Reference Implementation: Penwiper

Value	900 points
Submission Rate	53 / 146 (36.30%)
Success Rate	37 / 53 (69.81%)
Average Score	482.34 points
High Score	radeye for 733.71 points

This problem was reasonably straightforward, so far as Div I - Level 3 problems go. You are given a map describing how pipes are buried in the ground, and need to calculate how much pressure is available in one of the lowest buried pipes. The pressure available in the first pipe on the top level is defined as 100. The pressure in each pipe below the first level is calculated based on the pipes from the previous level. If two pipes are directly on top of one another, then all of the pressure from the top pipe gets transferred to the pipe below it. If there is a horizontal separation between the two pipes however, the amount of pressure transferred to the lower pipe is inversely proportional to the horizontal distance, such that if two pipes p1 and p2 are distances x1 and x2 from the higher pipe, then the amount of pressure transferred to p1 will be (x2/x1) times the amount of pressure transferred to p2. I'm not certain if this is how pressure is really distributed between vertical pipes, but it sounds reasonable.

Given n pipes separated by the distances x1, x2, x3, ..., xn (where none of the xi are equal to zero) from a higher pipe with pressure P, you need to do the following to calculate p(i), the pressure in each of the lower n pipes:

1. Find the smallest distance, and call it xmin.
2. Calculate a pressure ratio for each pipe: pratio(i) = xmin / x(i)
3. Sum all of the ratios.
4. Calculate pressure in each pipe as: p(i) = pratio(i) / (Sum of ratios) * P and round down in all cases.

Every solution that I looked at calculated the ratios using floating-point arithmetic.
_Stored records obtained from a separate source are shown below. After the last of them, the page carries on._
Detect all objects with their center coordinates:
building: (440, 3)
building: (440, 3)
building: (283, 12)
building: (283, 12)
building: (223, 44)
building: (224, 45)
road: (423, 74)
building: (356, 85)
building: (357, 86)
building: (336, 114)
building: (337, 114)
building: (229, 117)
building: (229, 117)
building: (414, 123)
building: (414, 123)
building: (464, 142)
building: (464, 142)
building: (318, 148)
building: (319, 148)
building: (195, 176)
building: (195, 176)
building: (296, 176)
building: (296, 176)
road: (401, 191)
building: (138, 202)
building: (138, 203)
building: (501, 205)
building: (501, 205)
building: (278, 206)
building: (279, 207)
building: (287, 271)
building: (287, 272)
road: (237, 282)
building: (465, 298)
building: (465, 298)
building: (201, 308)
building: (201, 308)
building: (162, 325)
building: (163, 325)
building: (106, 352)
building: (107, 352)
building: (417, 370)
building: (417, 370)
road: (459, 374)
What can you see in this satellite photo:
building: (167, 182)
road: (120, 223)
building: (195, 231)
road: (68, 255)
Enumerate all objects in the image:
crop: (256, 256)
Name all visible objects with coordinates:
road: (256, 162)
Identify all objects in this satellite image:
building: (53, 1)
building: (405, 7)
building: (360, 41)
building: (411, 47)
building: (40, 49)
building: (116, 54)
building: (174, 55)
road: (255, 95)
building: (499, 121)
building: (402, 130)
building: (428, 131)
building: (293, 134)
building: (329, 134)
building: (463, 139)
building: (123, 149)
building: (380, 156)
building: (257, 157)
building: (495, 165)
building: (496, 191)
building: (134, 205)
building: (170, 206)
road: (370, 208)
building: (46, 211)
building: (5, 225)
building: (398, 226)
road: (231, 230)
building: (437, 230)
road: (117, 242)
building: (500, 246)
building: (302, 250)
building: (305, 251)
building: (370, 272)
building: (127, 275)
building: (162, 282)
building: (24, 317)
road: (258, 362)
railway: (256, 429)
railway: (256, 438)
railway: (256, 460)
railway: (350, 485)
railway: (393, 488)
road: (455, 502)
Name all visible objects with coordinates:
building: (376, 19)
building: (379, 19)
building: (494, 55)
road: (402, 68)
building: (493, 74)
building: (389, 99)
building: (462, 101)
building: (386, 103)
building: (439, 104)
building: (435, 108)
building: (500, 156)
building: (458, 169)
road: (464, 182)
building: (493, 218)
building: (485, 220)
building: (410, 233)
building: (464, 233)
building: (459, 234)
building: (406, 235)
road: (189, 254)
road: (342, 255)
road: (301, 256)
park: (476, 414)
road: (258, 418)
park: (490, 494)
Finding a sum of these ratios without using floating-point arithmetic would not be possible for some of the cases of large maps with many pipes. Some people added on things like .00000001 to each value of p(i) to avoid floating point errors, but this proved to be unnecessary, at least for all of the system test cases.

Once you have the above algorithm for calculating the pressures of pipes going from one level to the next, the problem becomes quite simple. Set up a loop to start at the first level and go down to the second last level. At each pipe location in a given level, you start with knowledge of what that pipe's pressure is. Use the above algorithm to find out how much pressure that pipe contributes to each of the pipes below it. Once the loop is completed, you then simply have to return the pressure of the pipe on the last level whose zero-based index is given as an input parameter to the problem.